Autonomous product loops
There are now a number of high-profile startups like Resolve and Firetiger that aim to create some type of autonomous observability loop. The basic idea is that an agent continuously monitors production data, identifies errors or concerning changes in metrics, and then acts like an on-call engineer, submitting PRs for code changes to fix such issues. Assuming it works well, you end-up with a “self healing” product.
I think an identical pattern can be applied to product loops - the cycle of collecting usage data on your product, identifying gaps & areas of improvement, and then having a coding agent submit changes to hill climb against those gaps. What’s interesting is that while there are probably 10+ companies doing observability loops, almost no one is doing this for product.
Analogous to how observability agents monitor logs, metrics, and traces, the signals to consider here would be:
Instrumentation - Event data on product usage, including things like conversion funnels
Session replay - Recorded user sessions
Experimental data - Results from A/B tests or other forms of experiments and staged rollouts
What’s interesting is that AI can, I think, heavily influence the way we have traditionally thought about setting up and monitoring all of these signals.
The classic issue with instrumentation is that it is a pain to setup and manage. The PM is often the one who wants to instrument things, but the engineer has to write the instrumentation logic. Features get shipped all the time without someone remembering to instrument them. And instrumentation logic becomes sprawling - with tons of duplicate event types being created for the same logical concept.
What one could instead imagine is a coding agent that sits on every PR, automatically identifies the right way to instrument it given the existing codebase, the way existing features are instrumented, and the goal/purpose of the feature, and auto adds instrumentation logic. Basically - CodeRabbit but for product instrumentation.
The classic issue with session replay is analysis - if you store tends of thousands of session replays, how do you draw holistic conclusions? How do you separate signal from noise outside of someone manually watching certain replays.
VLMs can play a massive role in changing this - semantically analyzing large sets of replays and turning them into structured, qualitative insights like “Users who visit the checkout page tend to get confused by the Apple Pay feature”. This means you are no longer sitting on a repository of replays which your PMs can watch 1/1000th of, but rather a set of constantly refreshed insights like you had a UXR team watching every user use your product 24/7.
The classic issue with experimentation is experimental setup & analysis - it is difficult to go through the end-to-end process of setting up the right feature flags with the right randomization and then analyzing the data properly, often bottlenecked by 1-2 data scientists on your team familiar with experimentation. But, coding agents are very capable of adding feature flag logic to your features, and then running data analysis on the results. Similar to instrumentation, you can imagine this happening pseudo-automatically, suggested by an agent during PRs and then analyzed asynchronously as the data comes in. You can also imagine the agent running simulated “experiments” synthetically to handle low sample size environments.

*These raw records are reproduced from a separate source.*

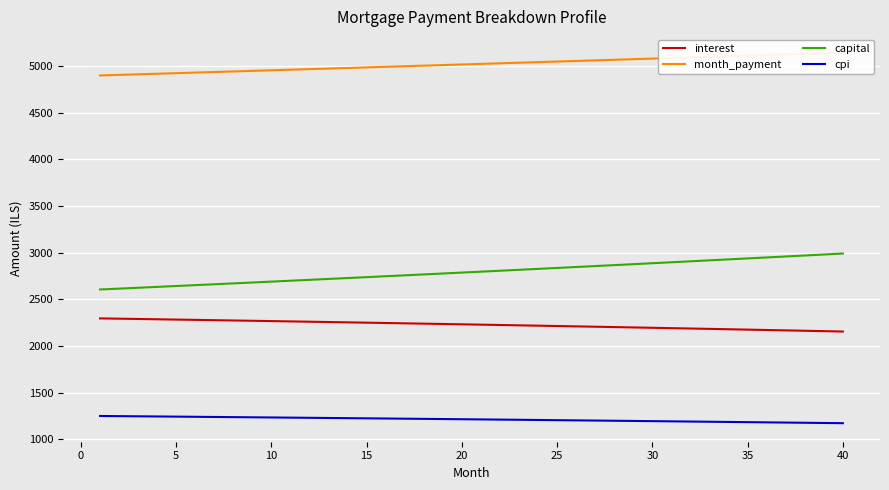

Which series has the largest total across all categories?

month_payment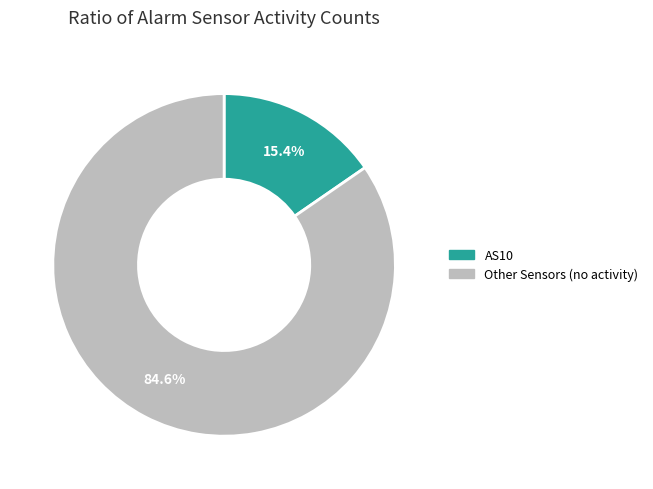

Is there a majority slice in this chart?

Yes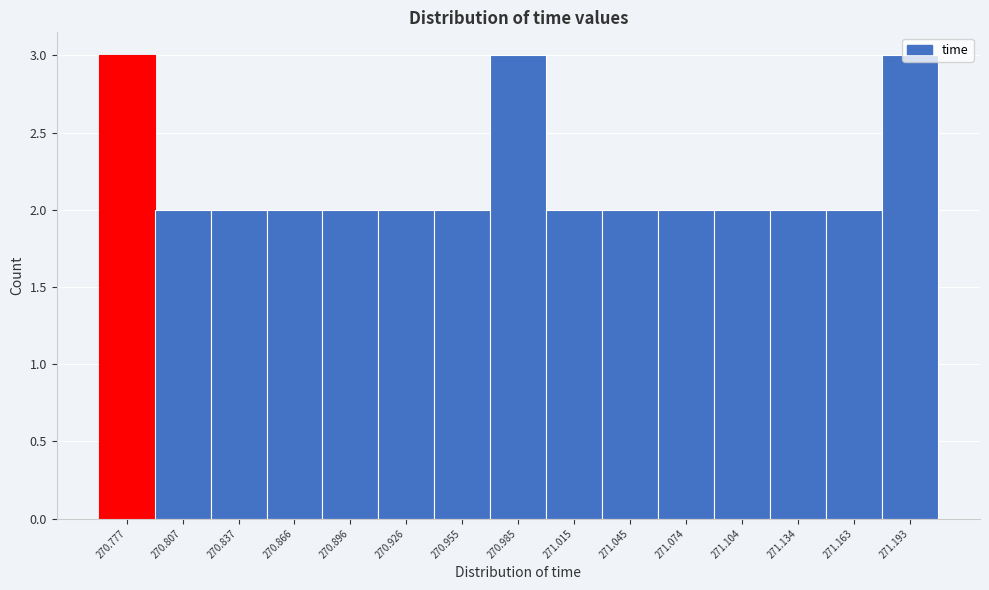

What is the value of the 1st bar from the left?

3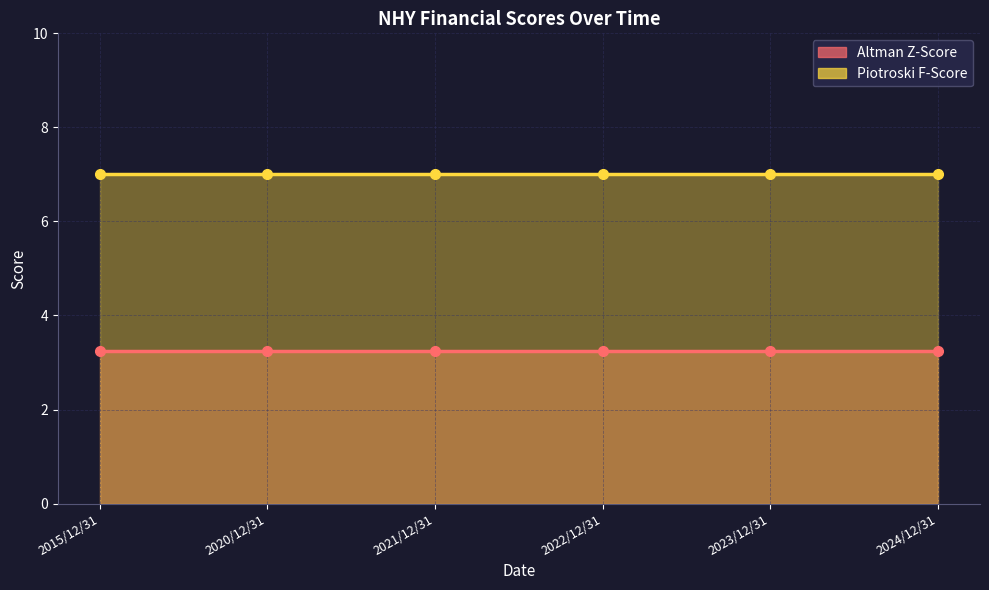

Rank the series at 2020/12/31 from lowest to highest value.

Altman Z-Score, Piotroski F-Score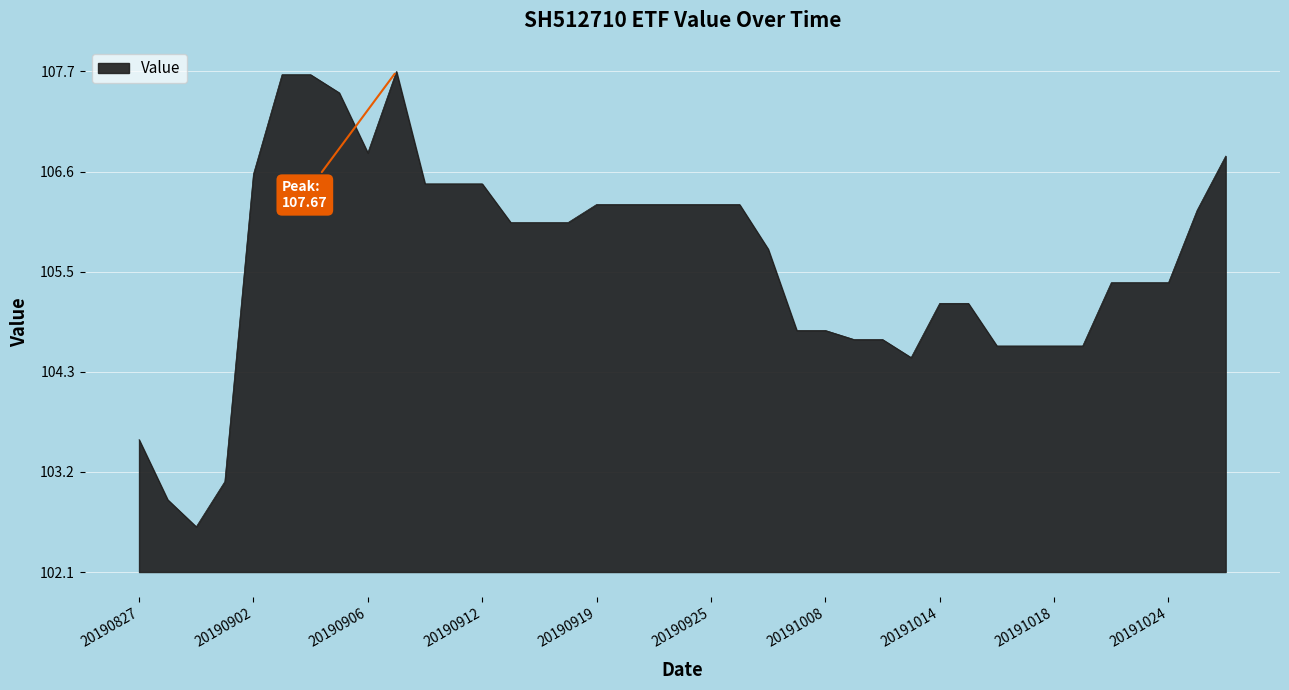

Does the chart display data point markers on the line(s)?

No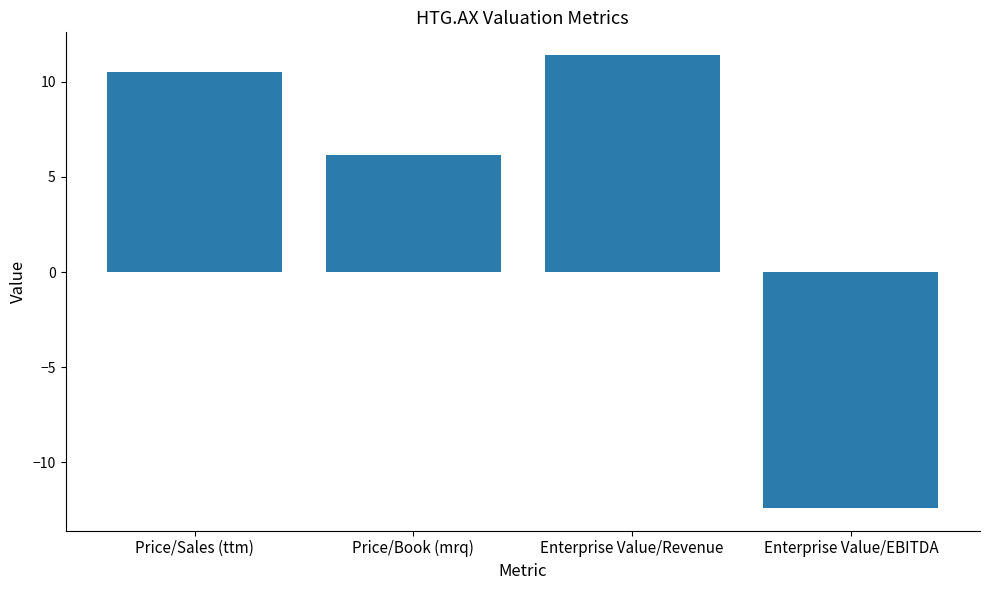

List the labels in order of value, smallest first.

Enterprise Value/EBITDA, Price/Book (mrq), Price/Sales (ttm), Enterprise Value/Revenue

If you tie these things together, you can imagine a form factor roughly like the following:
An agent constantly monitors all product data in the background, deriving clusters of insights from product telemetry, experiments, and session replays. Users can query these insights via MCP/API in tools like Cursor as they develop new features.
As obvious areas for improvement emerge based on the product data, the agent submits PRs to the team with proposed fixes and their associated rationale. For example - the agent might submit a PR suggesting that two pages in the onboarding flow are merged because the recent addition of a new onboarding page drastically lowered activation rate.
An agent runs on every PR, analyzing whether the PR merits changes in how product data is captured and whether the functional change is aligned with what the product telemetry suggests. This could look like suggesting an instrumentation event is added, or saying that the premise of a new feature is inconsistent with the data from a bunch of recent session replays, with links to those specific session replays.
One could build this directly on top of whatever tools the customer is already using for product measurement - StatSig, PostHog, Amplitude, etc - though I suspect there will end up being an opportunity to rethink the storage layers of some of these systems to better account for agent based analysis. But the easiest entrypoint is an agent with API access to whatever tools you use, which can basically automate these “reasoning” layers on top of the data.
If done correctly, I think this makes the entire product analytics & experimentation category essentially headless - there will almost never be a need to visit a UI to see conversion funnels or similar, because the system should simply surface the relevant data as it is needed during feature development and/or play the role of the person who analyses the data to determine changes that should be made.
I have almost no doubt this will work to at least some extent, because it already works in observability. And while I think observability is slightly easier to get right because production errors are black and white things that must be fixed, whereas improving your product tends to be more subjective, at their core they are the same concept, just with different signals that need to be considered.
Posthog Code is the closest thing I have seen to this so far, though I don’t love the IDE-like form factor. I think the better insertion points for something like this is in the PR, and in existing coding agent tools via MCP/CLI. And then I think there is a lot of value in starting tool-agnostic.